■ Exercise instructions: In this material, which lines include the string "centro"? Show them.

■ Data records:
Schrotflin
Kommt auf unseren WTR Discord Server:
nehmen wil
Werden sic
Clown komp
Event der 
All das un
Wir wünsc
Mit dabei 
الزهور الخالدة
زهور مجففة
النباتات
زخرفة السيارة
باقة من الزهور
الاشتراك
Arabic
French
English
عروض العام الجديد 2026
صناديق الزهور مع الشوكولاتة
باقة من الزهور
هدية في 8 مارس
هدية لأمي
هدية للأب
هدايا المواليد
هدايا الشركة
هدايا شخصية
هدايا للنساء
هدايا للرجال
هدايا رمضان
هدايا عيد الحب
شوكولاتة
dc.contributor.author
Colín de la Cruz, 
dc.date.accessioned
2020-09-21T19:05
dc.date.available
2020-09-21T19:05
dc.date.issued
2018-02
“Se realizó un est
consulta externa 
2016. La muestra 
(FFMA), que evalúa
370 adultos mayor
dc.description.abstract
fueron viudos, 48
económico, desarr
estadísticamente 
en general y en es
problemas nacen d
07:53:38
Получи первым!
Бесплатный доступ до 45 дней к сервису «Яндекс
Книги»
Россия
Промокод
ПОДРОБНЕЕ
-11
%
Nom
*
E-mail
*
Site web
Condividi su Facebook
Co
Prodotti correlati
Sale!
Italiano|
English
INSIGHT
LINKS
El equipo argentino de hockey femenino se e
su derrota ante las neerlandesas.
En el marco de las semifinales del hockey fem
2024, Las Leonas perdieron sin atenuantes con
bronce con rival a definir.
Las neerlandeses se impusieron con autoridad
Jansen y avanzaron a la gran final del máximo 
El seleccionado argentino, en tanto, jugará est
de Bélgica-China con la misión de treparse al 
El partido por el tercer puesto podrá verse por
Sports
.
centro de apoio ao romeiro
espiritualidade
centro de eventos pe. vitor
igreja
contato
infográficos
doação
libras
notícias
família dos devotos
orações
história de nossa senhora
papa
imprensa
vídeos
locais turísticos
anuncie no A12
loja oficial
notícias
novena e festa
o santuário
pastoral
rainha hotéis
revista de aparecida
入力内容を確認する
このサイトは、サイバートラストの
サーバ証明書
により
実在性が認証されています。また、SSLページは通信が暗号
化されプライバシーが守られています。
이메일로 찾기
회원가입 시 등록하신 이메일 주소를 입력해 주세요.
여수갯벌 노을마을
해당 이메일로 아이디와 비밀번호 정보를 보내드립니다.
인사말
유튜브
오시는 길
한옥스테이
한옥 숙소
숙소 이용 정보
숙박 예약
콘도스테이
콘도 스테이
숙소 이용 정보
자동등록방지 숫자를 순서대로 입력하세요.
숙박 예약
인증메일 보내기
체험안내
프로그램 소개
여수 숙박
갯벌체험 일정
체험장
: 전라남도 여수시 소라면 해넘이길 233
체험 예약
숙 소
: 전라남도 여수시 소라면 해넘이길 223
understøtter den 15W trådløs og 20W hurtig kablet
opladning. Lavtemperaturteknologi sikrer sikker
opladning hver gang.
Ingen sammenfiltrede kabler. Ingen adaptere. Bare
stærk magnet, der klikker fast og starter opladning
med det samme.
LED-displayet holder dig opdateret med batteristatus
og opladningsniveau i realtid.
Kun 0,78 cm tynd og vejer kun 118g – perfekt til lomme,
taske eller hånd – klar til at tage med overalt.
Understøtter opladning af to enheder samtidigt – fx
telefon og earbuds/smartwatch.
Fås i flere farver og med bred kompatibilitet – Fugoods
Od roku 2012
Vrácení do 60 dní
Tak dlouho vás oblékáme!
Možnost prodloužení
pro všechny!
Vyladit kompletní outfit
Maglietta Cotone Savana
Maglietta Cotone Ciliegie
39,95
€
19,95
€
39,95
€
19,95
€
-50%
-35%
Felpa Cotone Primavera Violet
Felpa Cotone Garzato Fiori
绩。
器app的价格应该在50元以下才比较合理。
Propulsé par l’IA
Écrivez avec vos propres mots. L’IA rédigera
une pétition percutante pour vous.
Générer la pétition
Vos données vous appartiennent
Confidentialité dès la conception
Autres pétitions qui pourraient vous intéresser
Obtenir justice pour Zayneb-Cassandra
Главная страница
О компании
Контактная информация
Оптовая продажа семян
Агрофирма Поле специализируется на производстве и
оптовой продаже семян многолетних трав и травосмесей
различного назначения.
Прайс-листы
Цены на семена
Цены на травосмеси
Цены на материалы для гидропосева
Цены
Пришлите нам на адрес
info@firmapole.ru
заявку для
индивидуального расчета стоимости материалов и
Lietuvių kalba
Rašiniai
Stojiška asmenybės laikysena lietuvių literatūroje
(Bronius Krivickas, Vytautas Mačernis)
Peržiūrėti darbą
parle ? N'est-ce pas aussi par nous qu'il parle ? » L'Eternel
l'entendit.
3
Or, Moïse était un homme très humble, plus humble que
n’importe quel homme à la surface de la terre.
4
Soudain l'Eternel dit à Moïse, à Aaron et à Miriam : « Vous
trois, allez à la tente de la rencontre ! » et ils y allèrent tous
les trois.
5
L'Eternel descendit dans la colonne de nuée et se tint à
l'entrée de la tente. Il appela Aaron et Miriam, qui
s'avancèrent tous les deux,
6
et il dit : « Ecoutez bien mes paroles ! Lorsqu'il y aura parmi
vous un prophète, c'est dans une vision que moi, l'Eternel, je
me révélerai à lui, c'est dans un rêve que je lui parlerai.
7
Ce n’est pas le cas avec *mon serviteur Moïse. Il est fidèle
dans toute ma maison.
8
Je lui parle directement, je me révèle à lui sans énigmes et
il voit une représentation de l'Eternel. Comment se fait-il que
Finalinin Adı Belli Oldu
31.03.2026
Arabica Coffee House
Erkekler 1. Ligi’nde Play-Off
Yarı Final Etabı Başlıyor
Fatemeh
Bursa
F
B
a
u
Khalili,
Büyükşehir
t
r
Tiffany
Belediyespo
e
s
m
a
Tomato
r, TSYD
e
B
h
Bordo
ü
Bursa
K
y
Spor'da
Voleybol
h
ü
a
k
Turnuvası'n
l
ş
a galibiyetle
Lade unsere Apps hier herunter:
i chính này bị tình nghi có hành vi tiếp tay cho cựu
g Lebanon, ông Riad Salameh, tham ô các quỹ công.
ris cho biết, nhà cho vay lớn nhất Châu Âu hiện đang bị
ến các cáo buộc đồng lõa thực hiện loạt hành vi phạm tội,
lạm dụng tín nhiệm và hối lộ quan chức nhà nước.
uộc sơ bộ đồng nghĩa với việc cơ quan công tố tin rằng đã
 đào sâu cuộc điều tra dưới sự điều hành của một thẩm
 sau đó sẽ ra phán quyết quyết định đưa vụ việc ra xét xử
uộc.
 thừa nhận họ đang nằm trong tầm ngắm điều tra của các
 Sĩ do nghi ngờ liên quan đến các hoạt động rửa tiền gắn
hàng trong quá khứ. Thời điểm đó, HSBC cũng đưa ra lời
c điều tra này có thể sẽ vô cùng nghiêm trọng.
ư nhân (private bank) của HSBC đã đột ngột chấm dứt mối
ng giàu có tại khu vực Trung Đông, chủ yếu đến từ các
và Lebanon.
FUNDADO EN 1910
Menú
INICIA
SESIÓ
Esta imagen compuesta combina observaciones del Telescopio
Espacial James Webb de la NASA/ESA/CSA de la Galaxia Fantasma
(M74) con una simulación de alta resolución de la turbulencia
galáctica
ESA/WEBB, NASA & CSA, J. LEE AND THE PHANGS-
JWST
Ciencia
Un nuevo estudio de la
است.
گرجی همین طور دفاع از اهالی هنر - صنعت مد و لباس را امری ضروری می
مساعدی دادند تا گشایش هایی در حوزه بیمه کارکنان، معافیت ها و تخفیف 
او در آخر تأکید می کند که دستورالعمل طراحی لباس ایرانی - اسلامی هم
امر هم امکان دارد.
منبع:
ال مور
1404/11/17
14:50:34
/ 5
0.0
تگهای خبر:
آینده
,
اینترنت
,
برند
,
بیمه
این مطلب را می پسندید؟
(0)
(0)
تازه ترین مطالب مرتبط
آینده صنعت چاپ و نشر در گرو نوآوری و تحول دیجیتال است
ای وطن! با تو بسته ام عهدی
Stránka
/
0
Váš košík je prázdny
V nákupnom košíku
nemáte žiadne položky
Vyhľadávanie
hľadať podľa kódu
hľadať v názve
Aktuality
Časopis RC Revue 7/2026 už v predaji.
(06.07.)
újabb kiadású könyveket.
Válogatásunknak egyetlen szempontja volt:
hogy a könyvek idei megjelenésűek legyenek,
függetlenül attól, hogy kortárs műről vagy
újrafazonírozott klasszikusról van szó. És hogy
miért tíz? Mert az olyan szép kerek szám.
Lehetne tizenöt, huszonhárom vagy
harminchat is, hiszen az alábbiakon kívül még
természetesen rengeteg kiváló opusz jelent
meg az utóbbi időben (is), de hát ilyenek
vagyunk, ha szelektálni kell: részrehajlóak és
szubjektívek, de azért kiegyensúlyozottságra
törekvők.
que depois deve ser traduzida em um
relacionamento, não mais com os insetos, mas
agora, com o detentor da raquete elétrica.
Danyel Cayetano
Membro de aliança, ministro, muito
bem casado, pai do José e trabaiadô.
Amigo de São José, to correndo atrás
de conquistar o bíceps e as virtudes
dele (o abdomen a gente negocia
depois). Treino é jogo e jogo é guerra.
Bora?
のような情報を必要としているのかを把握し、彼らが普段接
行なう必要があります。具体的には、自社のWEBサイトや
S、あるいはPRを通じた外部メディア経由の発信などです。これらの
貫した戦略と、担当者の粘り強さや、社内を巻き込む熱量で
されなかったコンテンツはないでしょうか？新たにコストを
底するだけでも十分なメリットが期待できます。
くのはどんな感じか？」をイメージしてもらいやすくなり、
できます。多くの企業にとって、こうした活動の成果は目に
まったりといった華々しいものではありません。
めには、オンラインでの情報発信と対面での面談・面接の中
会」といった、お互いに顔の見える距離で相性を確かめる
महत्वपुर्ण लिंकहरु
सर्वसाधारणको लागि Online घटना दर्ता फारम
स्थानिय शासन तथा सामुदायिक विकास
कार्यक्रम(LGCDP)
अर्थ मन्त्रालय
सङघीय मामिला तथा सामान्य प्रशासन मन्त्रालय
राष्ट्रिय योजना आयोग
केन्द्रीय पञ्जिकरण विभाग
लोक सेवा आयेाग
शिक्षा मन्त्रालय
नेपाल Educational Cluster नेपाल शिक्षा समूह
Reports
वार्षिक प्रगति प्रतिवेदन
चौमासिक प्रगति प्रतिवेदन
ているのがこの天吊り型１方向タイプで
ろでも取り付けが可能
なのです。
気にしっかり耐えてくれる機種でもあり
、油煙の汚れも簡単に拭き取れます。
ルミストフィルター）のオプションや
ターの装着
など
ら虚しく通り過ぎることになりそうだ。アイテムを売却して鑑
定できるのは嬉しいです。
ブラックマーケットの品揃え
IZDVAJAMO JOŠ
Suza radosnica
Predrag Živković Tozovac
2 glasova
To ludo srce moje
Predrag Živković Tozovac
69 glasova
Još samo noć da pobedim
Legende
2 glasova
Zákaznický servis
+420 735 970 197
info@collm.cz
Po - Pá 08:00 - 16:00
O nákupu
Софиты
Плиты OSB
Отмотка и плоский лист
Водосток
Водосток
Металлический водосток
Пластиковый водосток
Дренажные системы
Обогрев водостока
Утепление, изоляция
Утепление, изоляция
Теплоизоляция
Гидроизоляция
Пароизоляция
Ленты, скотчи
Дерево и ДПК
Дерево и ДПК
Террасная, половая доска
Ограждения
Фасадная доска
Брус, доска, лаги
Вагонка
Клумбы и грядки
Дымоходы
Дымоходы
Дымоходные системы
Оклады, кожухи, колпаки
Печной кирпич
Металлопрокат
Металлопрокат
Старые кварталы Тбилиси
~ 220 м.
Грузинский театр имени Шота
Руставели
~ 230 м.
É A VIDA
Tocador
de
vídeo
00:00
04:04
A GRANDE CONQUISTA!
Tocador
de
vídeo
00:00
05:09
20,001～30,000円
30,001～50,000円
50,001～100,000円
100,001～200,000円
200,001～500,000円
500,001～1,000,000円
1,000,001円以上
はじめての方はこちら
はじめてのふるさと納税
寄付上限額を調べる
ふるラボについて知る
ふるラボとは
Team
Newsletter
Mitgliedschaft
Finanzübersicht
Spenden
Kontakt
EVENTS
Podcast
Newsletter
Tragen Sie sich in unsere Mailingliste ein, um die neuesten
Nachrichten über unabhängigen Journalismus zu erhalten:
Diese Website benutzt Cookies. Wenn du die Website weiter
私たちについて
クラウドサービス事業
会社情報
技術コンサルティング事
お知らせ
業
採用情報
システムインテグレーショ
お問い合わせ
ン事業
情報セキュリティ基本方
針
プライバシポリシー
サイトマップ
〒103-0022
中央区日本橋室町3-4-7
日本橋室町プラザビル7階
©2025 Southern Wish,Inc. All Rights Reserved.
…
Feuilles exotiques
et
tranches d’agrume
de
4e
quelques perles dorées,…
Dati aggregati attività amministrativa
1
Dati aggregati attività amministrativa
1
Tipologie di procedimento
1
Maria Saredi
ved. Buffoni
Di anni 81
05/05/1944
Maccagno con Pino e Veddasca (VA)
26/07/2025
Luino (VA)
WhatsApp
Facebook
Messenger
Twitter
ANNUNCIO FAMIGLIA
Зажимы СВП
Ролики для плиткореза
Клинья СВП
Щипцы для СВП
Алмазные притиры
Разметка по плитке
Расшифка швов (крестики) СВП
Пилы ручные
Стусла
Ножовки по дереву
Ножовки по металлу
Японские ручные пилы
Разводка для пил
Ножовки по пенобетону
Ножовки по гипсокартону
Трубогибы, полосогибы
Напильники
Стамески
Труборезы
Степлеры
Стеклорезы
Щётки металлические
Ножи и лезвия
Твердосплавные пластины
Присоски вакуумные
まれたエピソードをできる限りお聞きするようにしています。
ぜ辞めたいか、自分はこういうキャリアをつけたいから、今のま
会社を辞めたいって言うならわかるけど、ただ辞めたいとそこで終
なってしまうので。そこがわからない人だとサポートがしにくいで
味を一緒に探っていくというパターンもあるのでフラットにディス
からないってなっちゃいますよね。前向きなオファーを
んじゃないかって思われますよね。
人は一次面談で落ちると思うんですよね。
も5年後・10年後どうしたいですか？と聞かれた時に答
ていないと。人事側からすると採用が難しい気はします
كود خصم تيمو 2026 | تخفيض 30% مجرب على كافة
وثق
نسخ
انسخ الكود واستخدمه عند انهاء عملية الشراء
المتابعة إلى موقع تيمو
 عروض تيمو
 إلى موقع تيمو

■ Expected answer:
centro de apoio ao romeiro
centro de eventos pe. vitor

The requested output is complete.